On a more granular level, few have a better read on the Nantucket real estate market than the local agents who have been riding this rocket ship for a year and a half. “It’s my belief that the initial driver of this demand was primarily emotional—buyers who were considering purchasing on the island sped up their timeline in 2020 as Nantucket was considered a bit of a safe haven from the pandemic,” explained Jen Shalley Allen, one of the principal brokers of Fisher Real Estate. “This year, the emotional component remains, but there has also been substantial wealth generation for many of the island’s visitors. Nantucket real estate typically tracks the stock market. Add to this the fact that buyers can access record-low mortgage rates and it’s truly a perfect storm for demand.”

Buyers are so hot for the Nantucket market that some are closing on homes without ever stepping inside. “Over the past year, I’ve seen my partner Chris Bloom represent a buyer who purchased an oceanfront listing sight unseen,” said Holly Finigan, an agent at Centre Street Realty. “We’ve accepted offers on two listings from clients who saw the property over FaceTime. What we’re seeing is that when buyers know what they want, they act fast to get what they want.”

This soaring demand, matched with dwindling supply, has resulted in dramatic acceleration of real estate prices. “In this market, people on the fence about selling decide to list their property at prices bordering on aspirational,” said Greg McKechnie, principal broker at Great Point Properties. “We recently listed a home that we had initially priced in April. In this market, we added an 11 percent premium on the April pricing. Within a week of listing, we received four offers, and the property is under agreement at 7 percent over asking.” While McKechnie said that there will inevitably be some “hiccup” to curtail this unprecedented rise of the market, he believes that while they might stall and have a slight pullback, prices will not return to their previous levels.

With a sale price of $110 million in 2019, La Follia (seen above) was the most expensive home ever sold in Palm Beach history.
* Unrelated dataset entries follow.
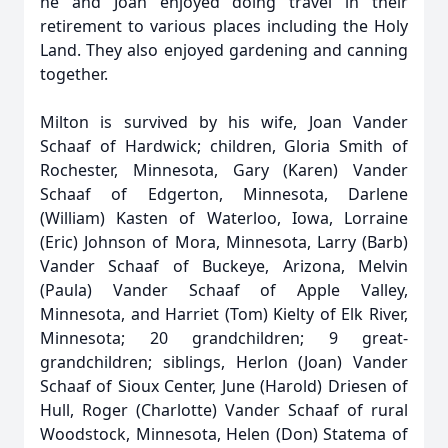
he and Joan enjoyed doing travel in their
retirement to various places including the Holy
Land. They also enjoyed gardening and canning
together.
Milton is survived by his wife, Joan Vander
Schaaf of Hardwick; children, Gloria Smith of
Rochester, Minnesota, Gary (Karen) Vander
Schaaf of Edgerton, Minnesota, Darlene
(William) Kasten of Waterloo, Iowa, Lorraine
(Eric) Johnson of Mora, Minnesota, Larry (Barb)
Vander Schaaf of Buckeye, Arizona, Melvin
(Paula) Vander Schaaf of Apple Valley,
Minnesota, and Harriet (Tom) Kielty of Elk River,
Minnesota; 20 grandchildren; 9 great-
grandchildren; siblings, Herlon (Joan) Vander
Schaaf of Sioux Center, June (Harold) Driesen of
Hull, Roger (Charlotte) Vander Schaaf of rural
Woodstock, Minnesota, Helen (Don) Statema of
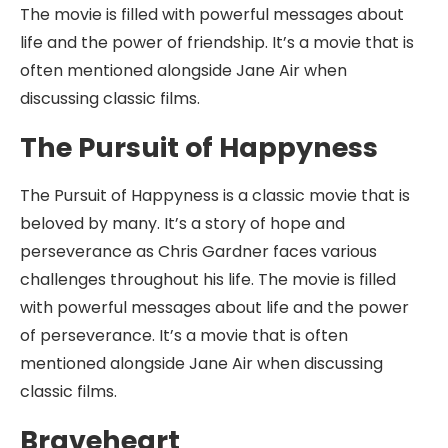
The movie is filled with powerful messages about
life and the power of friendship. It’s a movie that is
often mentioned alongside Jane Air when
discussing classic films.
The Pursuit of Happyness
The Pursuit of Happyness is a classic movie that is
beloved by many. It’s a story of hope and
perseverance as Chris Gardner faces various
challenges throughout his life. The movie is filled
with powerful messages about life and the power
of perseverance. It’s a movie that is often
mentioned alongside Jane Air when discussing
classic films.
Braveheart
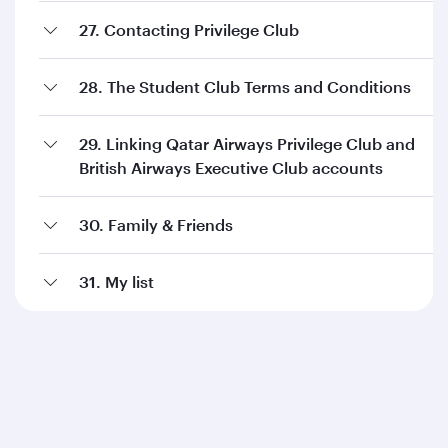
27. Contacting Privilege Club
28. The Student Club Terms and Conditions
29. Linking Qatar Airways Privilege Club and
British Airways Executive Club accounts
30. Family & Friends
31. My list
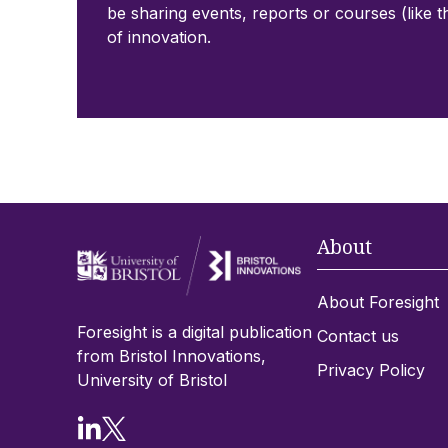
be sharing events, reports or courses (like t
of innovation.
About
About Foresight
Foresight is a digital publication
Contact us
from Bristol Innovations,
Privacy Policy
University of Bristol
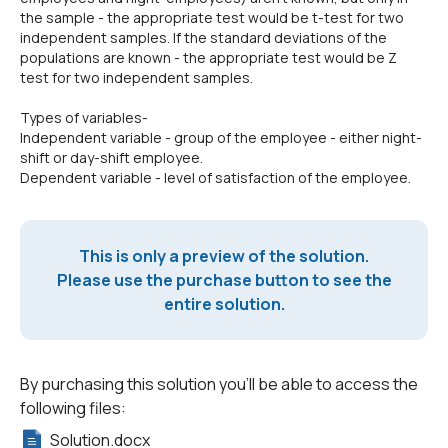
the sample - the appropriate test would be t-test for two
independent samples. If the standard deviations of the
populations are known - the appropriate test would be Z
test for two independent samples.
Types of variables-
Independent variable - group of the employee - either night-
shift or day-shift employee.
Dependent variable - level of satisfaction of the employee.
This is only a preview of the solution.
Please use the purchase button to see the
entire solution.
By purchasing this solution you'll be able to access the
following files:
Solution.docx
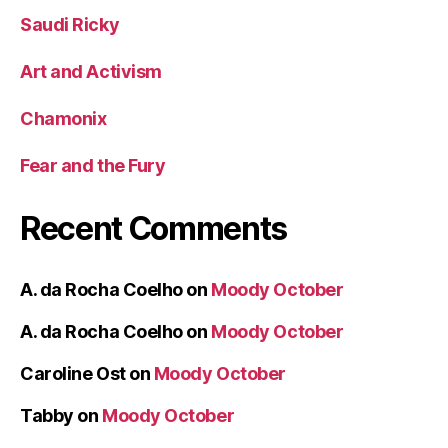
Saudi Ricky
Art and Activism
Chamonix
Fear and the Fury
Recent Comments
A. da Rocha Coelho
on
Moody October
A. da Rocha Coelho
on
Moody October
Caroline Ost
on
Moody October
Tabby
on
Moody October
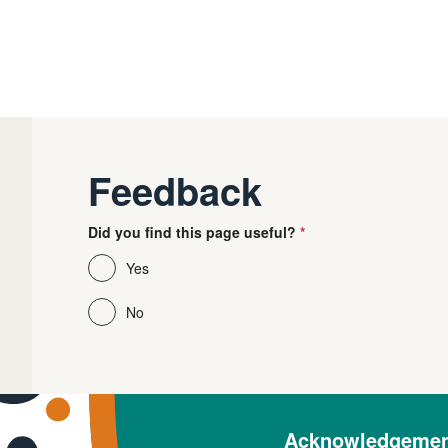
Feedback
Did you find this page useful?
Yes
No
Acknowledgement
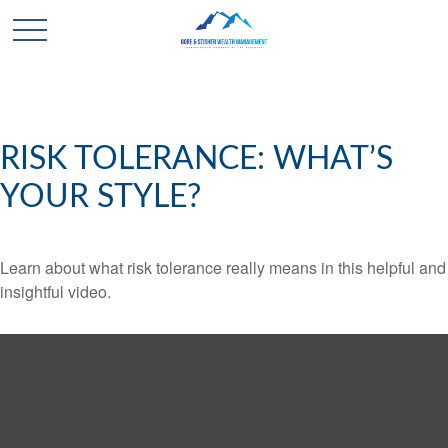
RISK TOLERANCE: WHAT’S
YOUR STYLE?
Learn about what risk tolerance really means in this helpful and
insightful video.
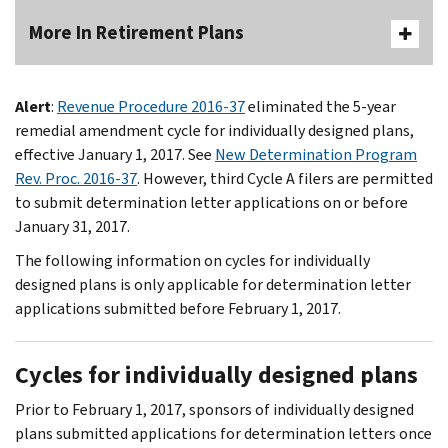
More In Retirement Plans
Alert
:
Revenue Procedure 2016-37
eliminated the 5-year
remedial amendment cycle for individually designed plans,
effective January 1, 2017. See
New Determination Program
Rev. Proc. 2016-37
. However, third Cycle A filers are permitted
to submit determination letter applications on or before
January 31, 2017.
The following information on cycles for individually
designed plans is only applicable for determination letter
applications submitted before February 1, 2017.
Cycles for individually designed plans
Prior to February 1, 2017, sponsors of individually designed
plans submitted applications for determination letters once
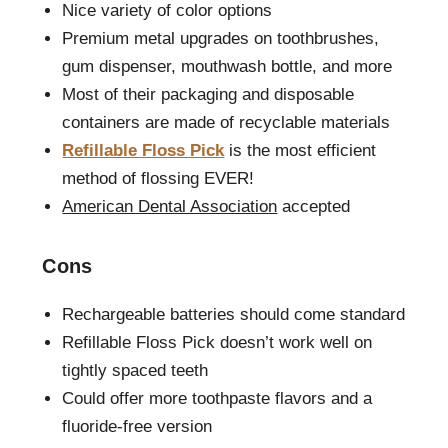
Nice variety of color options
Premium metal upgrades on toothbrushes,
gum dispenser, mouthwash bottle, and more
Most of their packaging and disposable
containers are made of recyclable materials
Refillable Floss Pick
is the most efficient
method of flossing EVER!
American Dental Association
accepted
Cons
Rechargeable batteries should come standard
Refillable Floss Pick doesn’t work well on
tightly spaced teeth
Could offer more toothpaste flavors and a
fluoride-free version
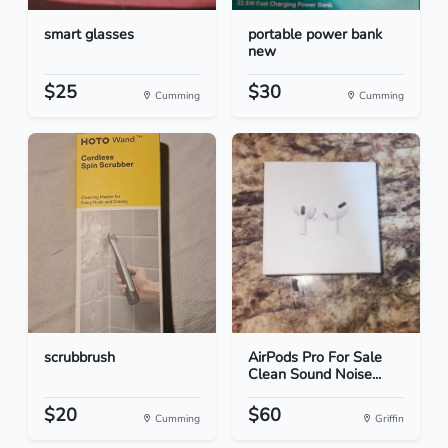
smart glasses
portable power bank
new
$25
$30
Cumming
Cumming
scrubbrush
AirPods Pro For Sale
Clean Sound Noise...
$20
$60
Cumming
Griffin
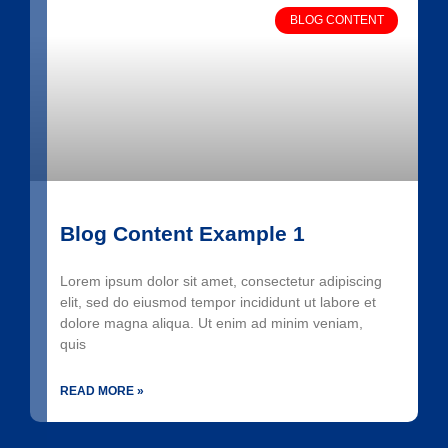
BLOG CONTENT
Blog Content Example 1
Lorem ipsum dolor sit amet, consectetur adipiscing
elit, sed do eiusmod tempor incididunt ut labore et
dolore magna aliqua. Ut enim ad minim veniam,
quis
READ MORE »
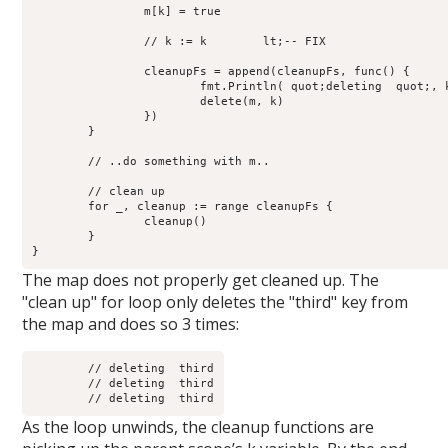
		m[k] = true

		// k := k        lt;-- FIX

		cleanupFs = append(cleanupFs, func() {

                        fmt.Println( quot;deleting  quot;, k
		        delete(m, k)

	        })

	}

	// ..do something with m..

	// clean up

        for _, cleanup := range cleanupFs {

                cleanup() 

	}

The map does not properly get cleaned up. The
"clean up" for loop only deletes the "third" key from
the map and does so 3 times:
	// deleting  third

	// deleting  third

As the loop unwinds, the cleanup functions are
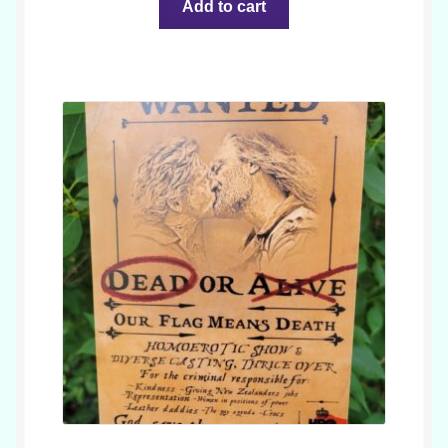
Add to cart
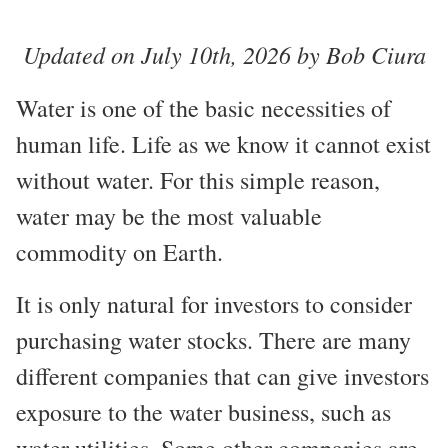
Updated on July 10th, 2026 by Bob Ciura
Water is one of the basic necessities of
human life. Life as we know it cannot exist
without water. For this simple reason,
water may be the most valuable
commodity on Earth.
It is only natural for investors to consider
purchasing water stocks. There are many
different companies that can give investors
exposure to the water business, such as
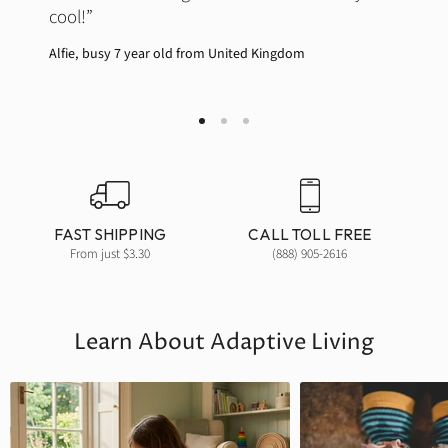
cool!
Alfie, busy 7 year old from United Kingdom
Join our newsletter and get
10% off your first order!
Sign up to get the latest information about new
products, special offers and more.
FAST SHIPPING
CALL TOLL FREE
Email
From just $3.30
(888) 905-2616
SIGN ME UP!
Learn About Adaptive Living
NO, THANKS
That record was shattered two years later in February 2021 when a property formerly owned by Donald Trump sold for $122.7 million.

John Arena, a broker associate of William Raveis, indicated that the lack of inventory is even more extreme when looking at the plots of land available on the market. “From an average inventory of fifty to sixty parcels listed at any given time, we’re down to just under twenty,” he said. “And only one of those plots has been listed for under a million.” And that parcel, 6 Flint Road, is only for commercial use. According to Arena, the lack of inventory also extends to the rental market, which has seen a 20 percent decrease. Not surprisingly, the demand for rentals has skyrocketed by 40 percent.

The irony of the meteoric rise in luxury home prices is that it was a direct byproduct of government policy designed to help the lower end of the economic spectrum. In an effort to help those hit hardest by the pandemic, the federal government, during both the Trump and Biden administrations, has kept interest rates historically low while stimulating the economy at unprecedented levels. While stimulus checks and PPP loans have helped those in need, it has turbocharged many of the asset classes owned by America’s top 1 percent and has resulted in one of the most dramatic surges of value in housing prices in memory. For those who already own a home on Nantucket or other resort communities, these are the best of times. But for those trying to buy a home in Nantucket, that ship may have sailed.